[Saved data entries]

== Segment start ==

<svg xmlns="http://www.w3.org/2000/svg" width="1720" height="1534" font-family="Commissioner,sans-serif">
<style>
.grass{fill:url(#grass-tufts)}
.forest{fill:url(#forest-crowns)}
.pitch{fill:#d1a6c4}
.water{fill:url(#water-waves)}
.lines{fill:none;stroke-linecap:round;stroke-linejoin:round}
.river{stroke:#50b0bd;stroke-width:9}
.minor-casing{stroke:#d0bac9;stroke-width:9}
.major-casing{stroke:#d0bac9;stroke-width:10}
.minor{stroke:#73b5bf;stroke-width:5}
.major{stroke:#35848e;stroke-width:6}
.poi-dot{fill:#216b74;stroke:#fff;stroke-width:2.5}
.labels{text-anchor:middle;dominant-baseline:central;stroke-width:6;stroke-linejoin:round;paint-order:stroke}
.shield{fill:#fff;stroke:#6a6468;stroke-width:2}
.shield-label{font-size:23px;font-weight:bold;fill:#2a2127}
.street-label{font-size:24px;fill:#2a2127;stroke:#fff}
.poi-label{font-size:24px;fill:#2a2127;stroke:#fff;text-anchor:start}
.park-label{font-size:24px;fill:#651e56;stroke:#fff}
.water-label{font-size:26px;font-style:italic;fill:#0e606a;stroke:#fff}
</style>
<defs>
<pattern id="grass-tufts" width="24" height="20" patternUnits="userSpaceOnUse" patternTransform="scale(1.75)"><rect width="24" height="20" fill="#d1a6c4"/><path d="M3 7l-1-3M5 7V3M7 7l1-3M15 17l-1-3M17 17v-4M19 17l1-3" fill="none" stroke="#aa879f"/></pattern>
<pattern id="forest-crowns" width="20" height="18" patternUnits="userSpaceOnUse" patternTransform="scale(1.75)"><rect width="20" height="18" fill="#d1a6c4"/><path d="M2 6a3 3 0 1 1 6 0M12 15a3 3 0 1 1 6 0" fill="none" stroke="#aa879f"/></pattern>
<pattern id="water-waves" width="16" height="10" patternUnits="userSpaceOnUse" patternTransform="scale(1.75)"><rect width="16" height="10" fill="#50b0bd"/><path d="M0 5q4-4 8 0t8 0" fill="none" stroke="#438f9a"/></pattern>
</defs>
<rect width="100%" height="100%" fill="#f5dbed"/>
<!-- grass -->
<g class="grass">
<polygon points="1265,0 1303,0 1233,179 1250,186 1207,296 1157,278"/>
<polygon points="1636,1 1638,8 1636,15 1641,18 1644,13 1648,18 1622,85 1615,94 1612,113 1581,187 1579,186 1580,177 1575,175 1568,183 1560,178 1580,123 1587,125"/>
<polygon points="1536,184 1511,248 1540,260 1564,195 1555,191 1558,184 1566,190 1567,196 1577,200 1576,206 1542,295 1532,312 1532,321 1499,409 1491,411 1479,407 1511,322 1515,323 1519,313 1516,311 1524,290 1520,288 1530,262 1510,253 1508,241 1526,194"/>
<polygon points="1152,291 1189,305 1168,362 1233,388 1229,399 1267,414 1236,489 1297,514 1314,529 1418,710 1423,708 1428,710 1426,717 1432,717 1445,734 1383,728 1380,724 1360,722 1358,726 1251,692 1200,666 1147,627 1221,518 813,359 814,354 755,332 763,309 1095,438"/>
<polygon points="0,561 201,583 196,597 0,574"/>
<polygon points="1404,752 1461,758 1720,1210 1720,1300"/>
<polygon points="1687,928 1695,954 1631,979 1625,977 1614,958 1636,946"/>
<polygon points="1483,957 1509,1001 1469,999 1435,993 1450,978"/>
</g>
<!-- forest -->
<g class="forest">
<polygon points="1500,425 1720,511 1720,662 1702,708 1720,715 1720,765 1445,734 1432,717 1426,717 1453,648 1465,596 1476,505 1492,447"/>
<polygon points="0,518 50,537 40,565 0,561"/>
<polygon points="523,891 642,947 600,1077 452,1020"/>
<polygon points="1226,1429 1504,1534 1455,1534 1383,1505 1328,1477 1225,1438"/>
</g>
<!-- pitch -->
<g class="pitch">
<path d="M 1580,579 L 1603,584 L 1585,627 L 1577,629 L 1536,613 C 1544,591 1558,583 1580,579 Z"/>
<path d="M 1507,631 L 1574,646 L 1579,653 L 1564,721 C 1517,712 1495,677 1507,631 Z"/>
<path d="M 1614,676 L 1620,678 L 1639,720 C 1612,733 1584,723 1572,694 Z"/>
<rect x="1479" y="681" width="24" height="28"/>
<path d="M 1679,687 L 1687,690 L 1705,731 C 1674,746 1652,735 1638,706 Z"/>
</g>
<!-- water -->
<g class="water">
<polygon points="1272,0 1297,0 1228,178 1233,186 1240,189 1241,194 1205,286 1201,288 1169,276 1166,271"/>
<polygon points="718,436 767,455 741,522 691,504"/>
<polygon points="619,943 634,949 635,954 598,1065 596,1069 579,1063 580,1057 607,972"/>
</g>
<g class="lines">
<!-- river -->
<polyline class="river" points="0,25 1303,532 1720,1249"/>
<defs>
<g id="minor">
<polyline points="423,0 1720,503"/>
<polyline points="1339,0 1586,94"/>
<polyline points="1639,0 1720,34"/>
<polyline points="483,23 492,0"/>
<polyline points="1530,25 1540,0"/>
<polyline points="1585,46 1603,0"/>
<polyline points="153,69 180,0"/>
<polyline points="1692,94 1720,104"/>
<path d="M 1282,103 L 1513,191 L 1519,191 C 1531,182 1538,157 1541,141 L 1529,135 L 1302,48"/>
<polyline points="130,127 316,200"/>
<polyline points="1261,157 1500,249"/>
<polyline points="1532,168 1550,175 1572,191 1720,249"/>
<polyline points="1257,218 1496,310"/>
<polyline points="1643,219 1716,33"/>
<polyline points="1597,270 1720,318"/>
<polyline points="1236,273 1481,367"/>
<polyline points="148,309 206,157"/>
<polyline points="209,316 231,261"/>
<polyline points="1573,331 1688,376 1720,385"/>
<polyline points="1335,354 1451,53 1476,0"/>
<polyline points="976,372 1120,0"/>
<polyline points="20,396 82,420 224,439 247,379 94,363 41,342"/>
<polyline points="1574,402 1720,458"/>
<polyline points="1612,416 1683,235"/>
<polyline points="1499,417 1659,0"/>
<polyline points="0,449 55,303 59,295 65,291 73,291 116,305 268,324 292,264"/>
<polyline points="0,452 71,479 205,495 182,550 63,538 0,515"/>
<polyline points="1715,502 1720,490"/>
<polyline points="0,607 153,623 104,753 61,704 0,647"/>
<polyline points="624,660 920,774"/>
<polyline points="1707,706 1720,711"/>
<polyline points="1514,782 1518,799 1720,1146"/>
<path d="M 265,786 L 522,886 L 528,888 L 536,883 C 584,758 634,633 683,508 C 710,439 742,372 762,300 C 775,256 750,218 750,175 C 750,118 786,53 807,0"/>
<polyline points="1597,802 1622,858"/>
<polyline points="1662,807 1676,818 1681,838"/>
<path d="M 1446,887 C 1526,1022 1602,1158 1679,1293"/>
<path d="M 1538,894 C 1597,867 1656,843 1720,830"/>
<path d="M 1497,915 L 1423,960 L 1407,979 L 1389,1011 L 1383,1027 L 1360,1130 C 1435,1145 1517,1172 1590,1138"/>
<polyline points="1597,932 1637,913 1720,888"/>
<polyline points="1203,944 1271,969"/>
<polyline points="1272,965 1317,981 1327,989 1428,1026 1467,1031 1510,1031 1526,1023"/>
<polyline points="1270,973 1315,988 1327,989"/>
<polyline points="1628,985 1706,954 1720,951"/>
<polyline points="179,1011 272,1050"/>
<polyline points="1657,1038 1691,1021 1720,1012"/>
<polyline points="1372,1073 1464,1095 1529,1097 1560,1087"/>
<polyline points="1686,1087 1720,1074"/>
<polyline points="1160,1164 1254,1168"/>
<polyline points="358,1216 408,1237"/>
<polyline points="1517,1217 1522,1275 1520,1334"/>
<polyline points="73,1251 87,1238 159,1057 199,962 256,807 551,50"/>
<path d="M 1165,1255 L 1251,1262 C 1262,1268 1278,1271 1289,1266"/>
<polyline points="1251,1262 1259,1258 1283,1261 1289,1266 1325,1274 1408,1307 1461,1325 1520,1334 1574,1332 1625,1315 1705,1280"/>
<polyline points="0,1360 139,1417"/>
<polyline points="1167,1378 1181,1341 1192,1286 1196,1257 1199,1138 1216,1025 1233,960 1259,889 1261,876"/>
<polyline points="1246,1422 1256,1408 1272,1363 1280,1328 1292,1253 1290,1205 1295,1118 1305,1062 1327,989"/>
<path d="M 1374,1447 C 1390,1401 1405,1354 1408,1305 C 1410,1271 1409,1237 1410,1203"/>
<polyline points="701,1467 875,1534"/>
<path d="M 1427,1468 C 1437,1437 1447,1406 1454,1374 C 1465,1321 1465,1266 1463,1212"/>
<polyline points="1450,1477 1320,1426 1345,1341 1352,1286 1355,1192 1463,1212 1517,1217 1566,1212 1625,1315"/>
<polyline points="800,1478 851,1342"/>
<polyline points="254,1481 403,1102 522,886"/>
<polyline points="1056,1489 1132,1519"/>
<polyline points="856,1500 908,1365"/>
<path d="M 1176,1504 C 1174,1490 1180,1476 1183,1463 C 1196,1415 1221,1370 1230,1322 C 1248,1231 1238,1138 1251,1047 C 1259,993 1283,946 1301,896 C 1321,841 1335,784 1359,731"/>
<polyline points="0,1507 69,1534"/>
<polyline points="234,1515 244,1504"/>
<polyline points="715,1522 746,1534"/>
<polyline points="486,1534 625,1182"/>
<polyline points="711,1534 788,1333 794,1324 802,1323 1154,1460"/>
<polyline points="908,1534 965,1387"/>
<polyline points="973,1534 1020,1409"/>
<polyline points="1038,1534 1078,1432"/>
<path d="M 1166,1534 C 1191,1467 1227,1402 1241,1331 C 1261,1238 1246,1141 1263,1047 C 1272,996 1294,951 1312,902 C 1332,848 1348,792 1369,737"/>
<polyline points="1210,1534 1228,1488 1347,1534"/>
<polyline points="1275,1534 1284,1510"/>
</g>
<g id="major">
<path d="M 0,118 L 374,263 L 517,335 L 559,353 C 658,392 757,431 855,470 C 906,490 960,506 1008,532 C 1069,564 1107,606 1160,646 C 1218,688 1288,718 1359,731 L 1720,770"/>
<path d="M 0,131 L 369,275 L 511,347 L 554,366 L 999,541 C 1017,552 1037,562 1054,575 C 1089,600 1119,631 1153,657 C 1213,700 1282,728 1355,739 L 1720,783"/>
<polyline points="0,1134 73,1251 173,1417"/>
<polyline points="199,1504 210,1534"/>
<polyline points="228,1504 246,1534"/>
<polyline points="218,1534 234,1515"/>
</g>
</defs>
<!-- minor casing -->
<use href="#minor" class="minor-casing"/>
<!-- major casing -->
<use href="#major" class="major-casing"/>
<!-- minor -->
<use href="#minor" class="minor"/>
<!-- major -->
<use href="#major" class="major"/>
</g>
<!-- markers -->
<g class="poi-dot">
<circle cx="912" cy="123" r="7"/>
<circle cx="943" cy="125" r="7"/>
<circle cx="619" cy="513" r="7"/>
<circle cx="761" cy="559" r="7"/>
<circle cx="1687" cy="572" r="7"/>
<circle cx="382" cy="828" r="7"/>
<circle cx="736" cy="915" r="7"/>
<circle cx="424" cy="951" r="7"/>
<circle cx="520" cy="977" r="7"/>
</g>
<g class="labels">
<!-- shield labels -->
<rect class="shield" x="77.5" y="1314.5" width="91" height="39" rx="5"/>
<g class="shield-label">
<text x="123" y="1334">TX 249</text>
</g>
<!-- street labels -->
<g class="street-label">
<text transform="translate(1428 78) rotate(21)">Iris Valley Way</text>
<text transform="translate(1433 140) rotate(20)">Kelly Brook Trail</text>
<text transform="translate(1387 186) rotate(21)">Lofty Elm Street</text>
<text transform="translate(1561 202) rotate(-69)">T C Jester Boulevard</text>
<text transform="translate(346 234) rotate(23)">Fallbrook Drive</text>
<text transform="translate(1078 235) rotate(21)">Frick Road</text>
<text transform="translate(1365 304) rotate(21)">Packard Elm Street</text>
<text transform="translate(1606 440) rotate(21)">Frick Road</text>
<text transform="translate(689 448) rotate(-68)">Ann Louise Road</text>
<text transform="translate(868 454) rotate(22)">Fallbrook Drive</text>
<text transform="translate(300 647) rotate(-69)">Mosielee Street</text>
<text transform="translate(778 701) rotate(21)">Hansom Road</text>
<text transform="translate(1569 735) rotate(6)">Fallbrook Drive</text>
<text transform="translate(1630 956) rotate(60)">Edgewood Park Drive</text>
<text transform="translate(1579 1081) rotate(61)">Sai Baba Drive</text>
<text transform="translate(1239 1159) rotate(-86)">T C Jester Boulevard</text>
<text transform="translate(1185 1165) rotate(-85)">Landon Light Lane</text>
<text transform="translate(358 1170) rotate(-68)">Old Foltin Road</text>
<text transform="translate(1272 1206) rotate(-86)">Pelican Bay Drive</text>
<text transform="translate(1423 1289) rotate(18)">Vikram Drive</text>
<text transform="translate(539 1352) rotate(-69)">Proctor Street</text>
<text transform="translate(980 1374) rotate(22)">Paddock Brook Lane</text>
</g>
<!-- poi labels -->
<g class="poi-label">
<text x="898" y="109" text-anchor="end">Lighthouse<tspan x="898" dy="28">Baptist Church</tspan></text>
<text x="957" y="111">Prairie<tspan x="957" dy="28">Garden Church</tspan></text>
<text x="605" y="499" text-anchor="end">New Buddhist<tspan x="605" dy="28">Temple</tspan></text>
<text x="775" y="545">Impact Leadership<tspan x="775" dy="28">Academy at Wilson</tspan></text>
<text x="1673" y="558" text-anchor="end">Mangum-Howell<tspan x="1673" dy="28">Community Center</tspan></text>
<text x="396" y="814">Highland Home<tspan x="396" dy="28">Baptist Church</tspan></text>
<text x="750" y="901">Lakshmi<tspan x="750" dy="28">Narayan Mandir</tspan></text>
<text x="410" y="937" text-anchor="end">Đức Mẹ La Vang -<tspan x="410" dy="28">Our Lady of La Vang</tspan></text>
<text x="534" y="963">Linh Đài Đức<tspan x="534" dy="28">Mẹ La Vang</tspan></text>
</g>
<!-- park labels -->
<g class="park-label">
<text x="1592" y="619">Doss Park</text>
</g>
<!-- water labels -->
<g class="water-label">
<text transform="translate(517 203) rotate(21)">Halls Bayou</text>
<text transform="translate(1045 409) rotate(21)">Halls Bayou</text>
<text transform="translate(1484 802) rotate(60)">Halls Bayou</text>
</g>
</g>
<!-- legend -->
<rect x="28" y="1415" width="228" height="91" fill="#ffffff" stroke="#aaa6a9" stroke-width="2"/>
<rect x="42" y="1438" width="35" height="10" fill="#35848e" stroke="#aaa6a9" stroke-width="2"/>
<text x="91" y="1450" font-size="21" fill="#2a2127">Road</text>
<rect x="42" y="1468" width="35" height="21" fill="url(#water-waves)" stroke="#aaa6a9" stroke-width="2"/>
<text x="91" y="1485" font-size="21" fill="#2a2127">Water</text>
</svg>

== Segment end ==

--- What to produce ---
From the entries, copy out each line containing the word "lines".

--- Exercise output ---
.lines{fill:none;stroke-linecap:round;stroke-linejoin:round}
<g class="lines">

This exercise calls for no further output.